This story comes from the heart and shows one can heal from sexual abuse, as in the case with William:
William’s Story
I was dying inside. My life just didn’t seem to be working. I was unhappy. After yet another argument with my wife, the second of three, I found myself hiding in a closet, cowering under blankets and clothes I had pulled down around me. She tracked me down, methodically checking each room in the house. I screamed at her, begging her to leave me alone. She didn’t understand.
Finally, I sought out a therapist with a new and different purpose. I was tired of being controlled by forces I couldn’t see and didn’t understand. I was willing to do anything, remember anything that was necessary to change my life. I was willing to be honest. By then, though, I had no idea what the truth was. I couldn’t remember much of my childhood and I had spent many years numbing my feelings with drugs and alcohol. Ask me what I was feeling at any given moment and I was as puzzled as you were. Ask me what I was thinking and I invariably lied; because it was none of your business and because if you knew you would find a way to use it against me or think me crazy, or both.
I grew up in what is referred to as a dysfunctional family. My mother was an alcoholic and my father a workaholic. They divorced when I was nine. My mother moved us from the suburbs to the country. When I wasn’t in school, I stayed away from the house as long as I could. Hunger and a warm bed were my only reasons for going home. Even then, I stayed out as late as I could and learned to cook at a young age, so I didn’t have to sit at the kitchen table as my mother smoked, drank and alternately drifted in and out of black outs and ranted at my two brothers and me by turns.
The therapist realized early on that one-on-one counseling alone would have limited benefit. She suggested I join a men’s group that also met in her office once a week. I quickly learned that they had all been abused as children. “Okay,” I thought, “I qualify.”
Actually, I didn’t believe it was all that necessary. After all, I had survived. It was no big deal. Besides, I probably deserved some of the treatment I got.
I can’t say I ever really trusted the therapist as the sessions began. (That changed later.) It was clear she had an unspoken agenda. She seemed to think that, in time, I would reconcile with my wife. It didn’t happen. Still, I had abandoned myself to the process, not to the therapist. Somehow, I understood it was about me, not the therapist or our relationship. I made a choice to rely on her. At some point, she suggested guided imagery, a process just short of hypnotism. I didn’t experience any new insights during these times, but it opened up a new world of inner quiet and self-awareness I had not known before. I remembered …
“Sleep approaches gently as I lay under warm blankets. The soft
sound of movement catches my ear. I glimpse a shadowy figure as it enters
the room and drifts by in the dark. At first, my curiosity is aroused. As the
figure slowly and silently circles the bed, my curiosity turns to alarm. I
pull the covers over my head for safety. Something touches my shoulder.
My skin tightens and muscles tense in mounting fear. The blankets and
sheets are pulled back and a head bends low towards mine. Any awful
smell washes over me as the figure breathes unsteadily. Panic and terror
set in. I can’t run. I can’t escape. I can’t yell out. Help me, please! The
figure, a giant four times larger than me and very strong, gets into bed
beside me. Help! …
Oddly, there’s something soft and familiar. Then, I’m touched in a
way I don’t understand. She seems to need something I don’t have to give.

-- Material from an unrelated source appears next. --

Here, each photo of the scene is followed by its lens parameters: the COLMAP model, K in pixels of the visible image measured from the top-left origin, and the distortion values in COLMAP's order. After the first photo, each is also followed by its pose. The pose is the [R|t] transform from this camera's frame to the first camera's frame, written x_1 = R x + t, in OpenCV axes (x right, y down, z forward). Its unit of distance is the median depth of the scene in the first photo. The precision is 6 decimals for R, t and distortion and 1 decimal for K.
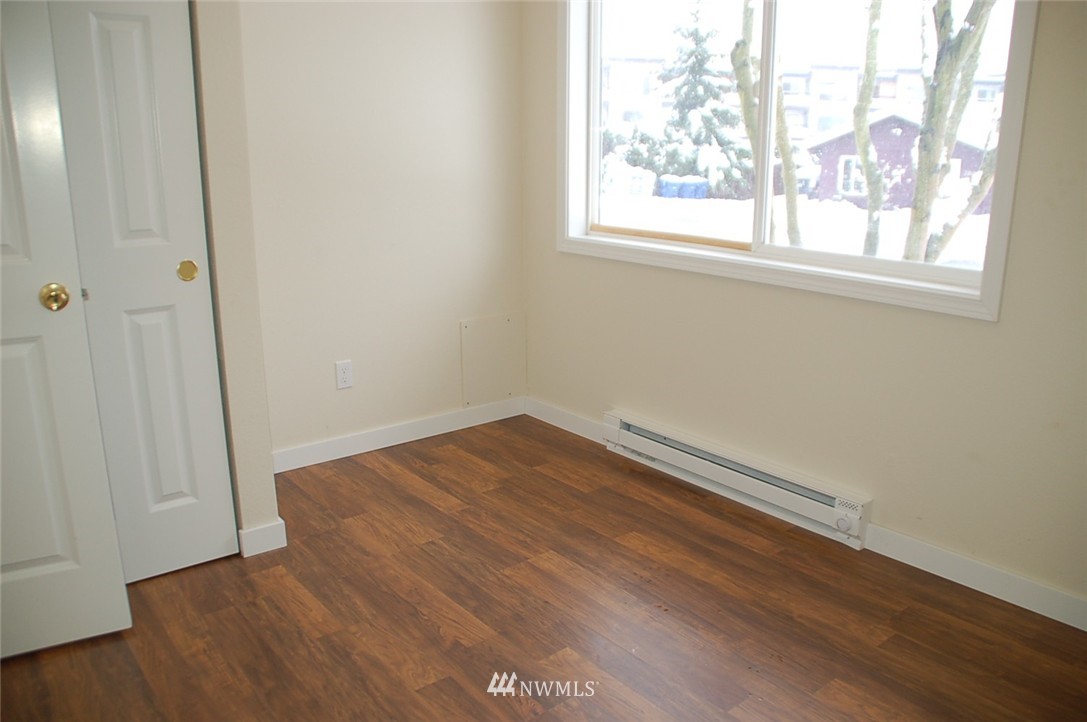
lens RADIAL K [[843.9, 0, 547.2], [0, 843.9, 366.3], [0, 0, 1]] dist [-0.168391, 0.119098]
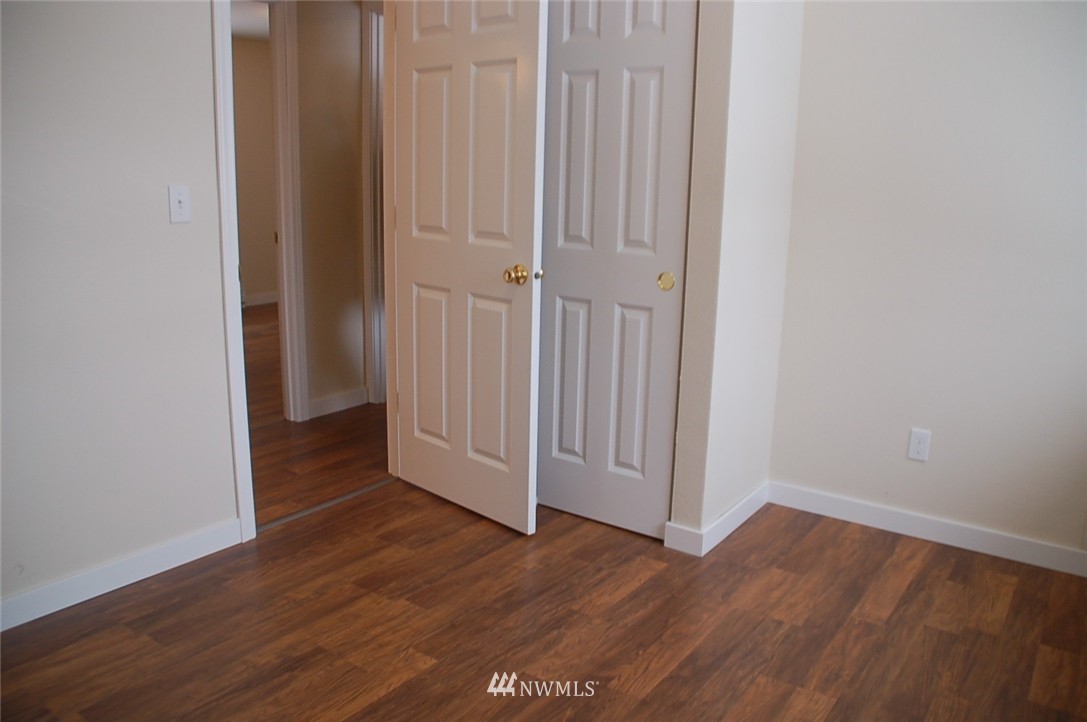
lens RADIAL K [[843.9, 0, 547.2], [0, 843.9, 366.3], [0, 0, 1]] dist [-0.168391, 0.119098]
pose [[0.276219, 0.222013, -0.935101, 0.594857], [-0.270943, 0.951479, 0.145868, -0.120231], [0.922113, 0.213068, 0.322970, 0.450384]]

I surrender to the fear and pass into darkness. It’s my mother. I’m three
years old.”
As I wrote this last line, I first started with the number “seven,” then “six,” until, as I came to the word “three,” I broke into sobs, deep, from the chest, tears bigger than raindrops falling steadily. As my efforts to recall continued, I remembered the next morning (or was it on one of the many other occasions after that), seeking my mother out, trying to get a hug from her, to be reassured. She pushed me roughly and turned away. How long did this go on? Perhaps a few years, who knows why she stopped. Her behavior changed: enemas for a while, then unexpected hysterical spankings, as she found an excuse to accuse me of some fancied error, pulled me across her lap and start hitting. This often lasted until my older brother called my father and he came home, they started fighting and I raced upstairs and hid in the bedroom closet.
And so, the lesson from my mother was complete and well ingrained. Love was conditional, sex was scary, often involved alcohol and required a disregard for the other person. And it was all something to be ashamed of and not discussed. With help, it has become easier to acknowledge that these experiences were not normal and that my mother’s behavior was not acceptable. Yet, all of this insight has not made it possible for me to find true love, sustain a healthy relationship or claim to have been healed. Life continues to be a struggle sometimes.

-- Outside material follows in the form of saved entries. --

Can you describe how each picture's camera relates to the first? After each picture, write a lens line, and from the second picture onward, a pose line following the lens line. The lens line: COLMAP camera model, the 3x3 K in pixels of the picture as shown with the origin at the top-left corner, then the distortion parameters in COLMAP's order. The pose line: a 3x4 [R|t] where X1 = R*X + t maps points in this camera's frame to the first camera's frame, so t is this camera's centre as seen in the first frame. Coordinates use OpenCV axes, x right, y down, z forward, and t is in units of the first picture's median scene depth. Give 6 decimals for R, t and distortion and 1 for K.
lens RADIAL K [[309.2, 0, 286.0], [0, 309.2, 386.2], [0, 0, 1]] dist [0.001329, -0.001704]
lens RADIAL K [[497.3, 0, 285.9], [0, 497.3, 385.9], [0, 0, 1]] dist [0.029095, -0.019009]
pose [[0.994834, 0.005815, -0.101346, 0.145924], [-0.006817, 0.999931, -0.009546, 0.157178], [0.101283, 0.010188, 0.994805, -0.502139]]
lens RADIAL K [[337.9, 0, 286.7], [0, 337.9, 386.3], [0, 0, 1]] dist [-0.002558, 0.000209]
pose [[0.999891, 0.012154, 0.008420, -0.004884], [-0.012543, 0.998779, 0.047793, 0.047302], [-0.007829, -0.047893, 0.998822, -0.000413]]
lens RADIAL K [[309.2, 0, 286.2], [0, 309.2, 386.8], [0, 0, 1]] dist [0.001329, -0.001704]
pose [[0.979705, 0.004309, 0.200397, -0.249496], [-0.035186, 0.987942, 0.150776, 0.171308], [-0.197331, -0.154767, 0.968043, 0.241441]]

For those who read this story and can identify, I would like you to know that the effort is worth it. Each day is a little better, thanks to therapy, a 12-Step program and a renewed sense of a relationship with a God I often don’t understand. I am no longer concerned with guessing at what normal is, or trying to figure out what is expected of me by others. Today, I strive, often imperfectly, not to harm others, to do what feels gentle, and to be less critical of myself. I would wish the same for you.